そして、夫(元)の異常な行動は半年ほどで収まったが、今度は経済苦が襲ってきた。
夫(元)の疾病手当も支給終了となり、失業保険も使い切った。
借金もした。実家の母に金を無心した事もたびたびだった。
とうとうお金に詰まった私は、ある警備会社の門を叩いた。
理由は簡単だ。大学中退、そしてその後専業主婦しかしていない、キャリアも何もない私を雇ってくれる、そして、スーパーのレジをやるより高収入な職はガードマンくらいしか無かったからだ。
パソコンのスキルには少々自信があったが、資格の1つも持っていない私が派遣などの職にありつける可能性は少ない、そして事務系には向いていないと踏んだのもある。
研修も終わり、私は痛み止めのカプセルを飲み、初現場に立った。
そしてその初現場で目にしたものは衝撃的だった。
そこには生きる事に必死なオッサン達の姿があった。
彼らは笑いながら仕事をこなしていた。
中年以上の男性でガードマンをやるのはそれなりに理由がある。
リストラ・事業の失敗等々、それなりの理由があって警備業界に入ってくる。
あとで知ったが、大手出版者をリストラされた人物と、介護の都合で大手ホテルをやめざるを得なかった元ホテルマンがその現場にはいたのだった。

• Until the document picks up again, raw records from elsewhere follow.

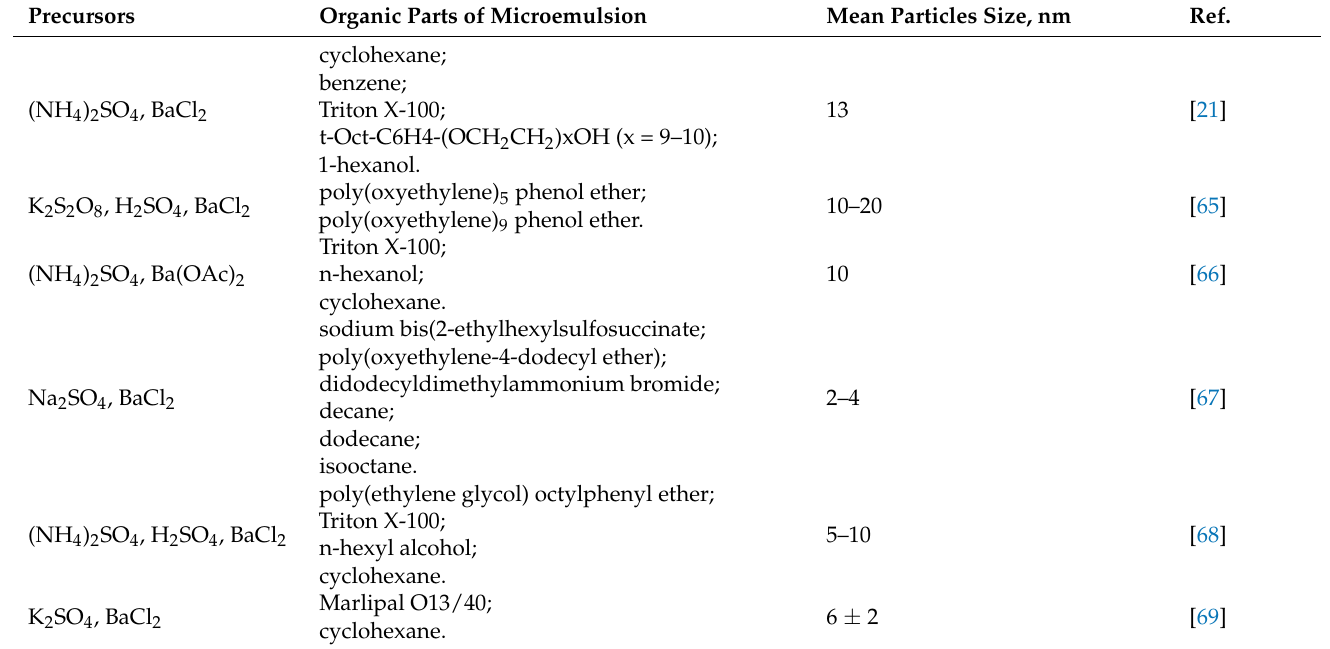
Table 2. Conditions for obtaining barium sulfate nanoparticles by using microemulsions, described in the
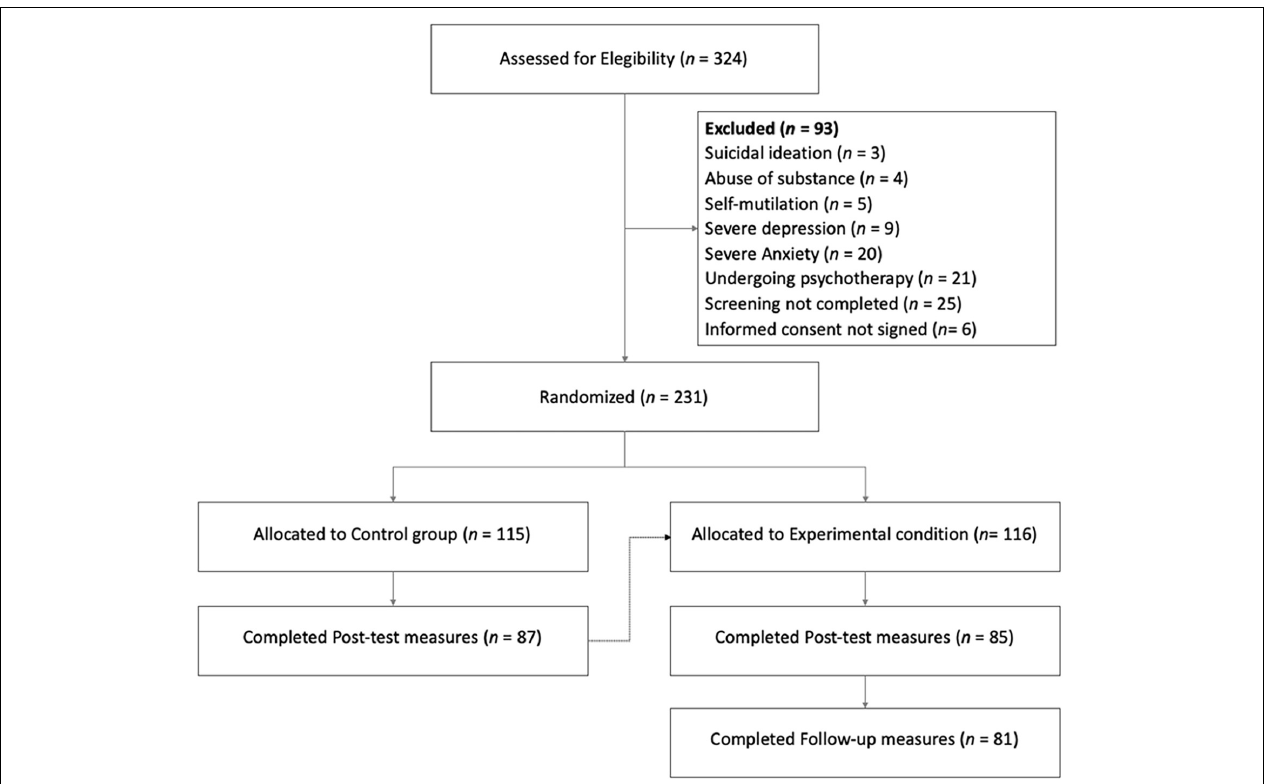
FIGURE 1 | Participants’ flow from screening to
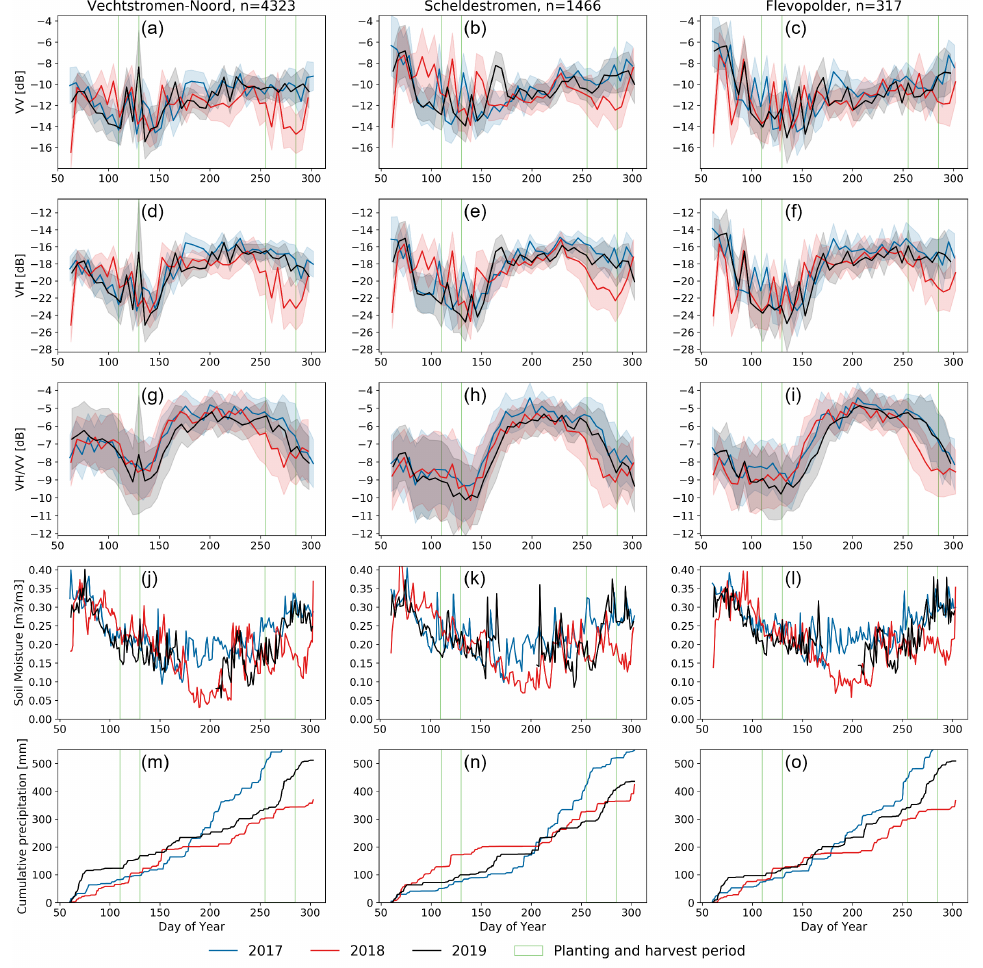
Figure 6. Averaged backscatter profiles of VV ( a – c ), VH ( d – f ) and VH/VV ( g – i ) for maize parcels in Vechtstromen-Noord (left), Scheldestromen (middle) and Flevopolder (right) for the years 2017, 2018 and 2019. The title of the columns states the number of maize parcels in each area. The shaded areas indicate the standard deviation calculated across all parcels. Spatially averaged soil moisture ( j – l ) from Coevorden, Goes and Zeewolde municipalities and cumulative precipitation ( m – o ) from Hoogeveen, Vlissingen and Lelystad weather stations, respectively, for each area. Vertical green lines indicate crop sowing and harvesting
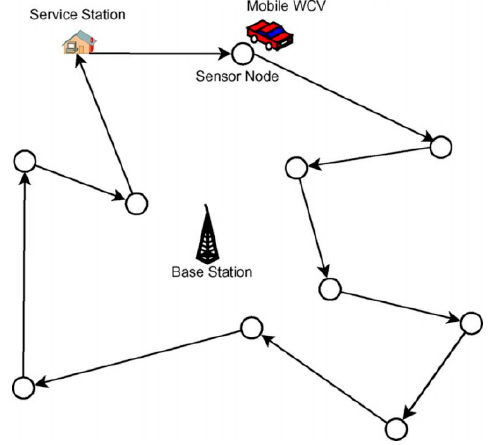
Figure 1. A wireless sensor networks with a wireless charging vehicle (WCV).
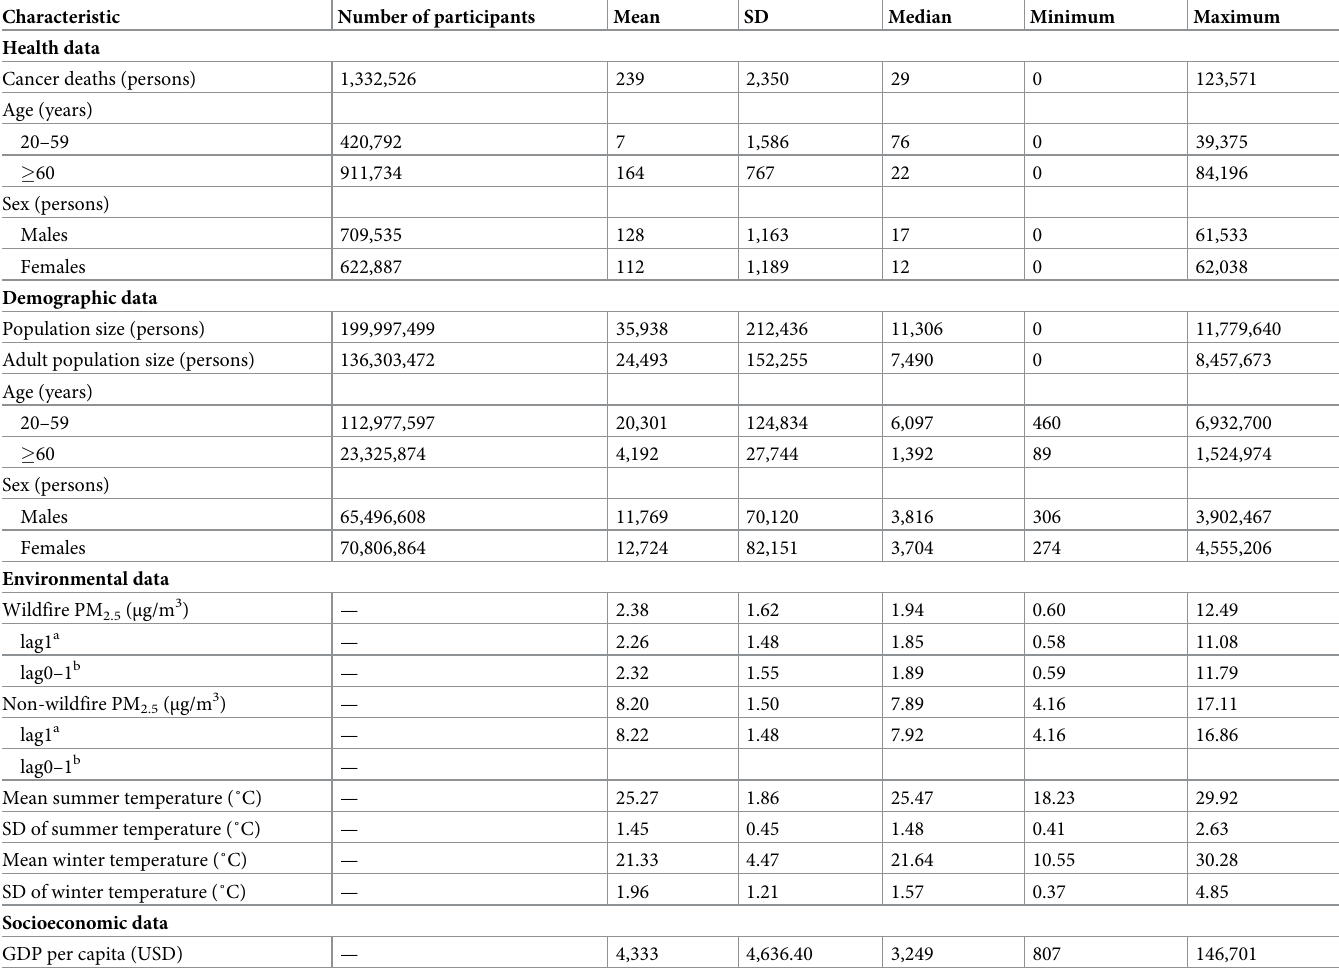
Table 1. Descriptive characteristics of study participants and summary statistics for the 5,565 municipalities in Brazil.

家に帰れば口を開けば「もう終わりだ、死ぬしかない」としか言わない夫(元)。
その「生きる気力・根性」の落差に愕然とした。
現場のオッサンたちが輝いて見えた。
二度目の現場に行っても三度目の現場に行っても同じだった。
必死に生きている人達の間で、私は路上でのきつい仕事にのめり込んでいった。
そして私の心は段々と家にいる夫(元)に見切りをつけはじめていた。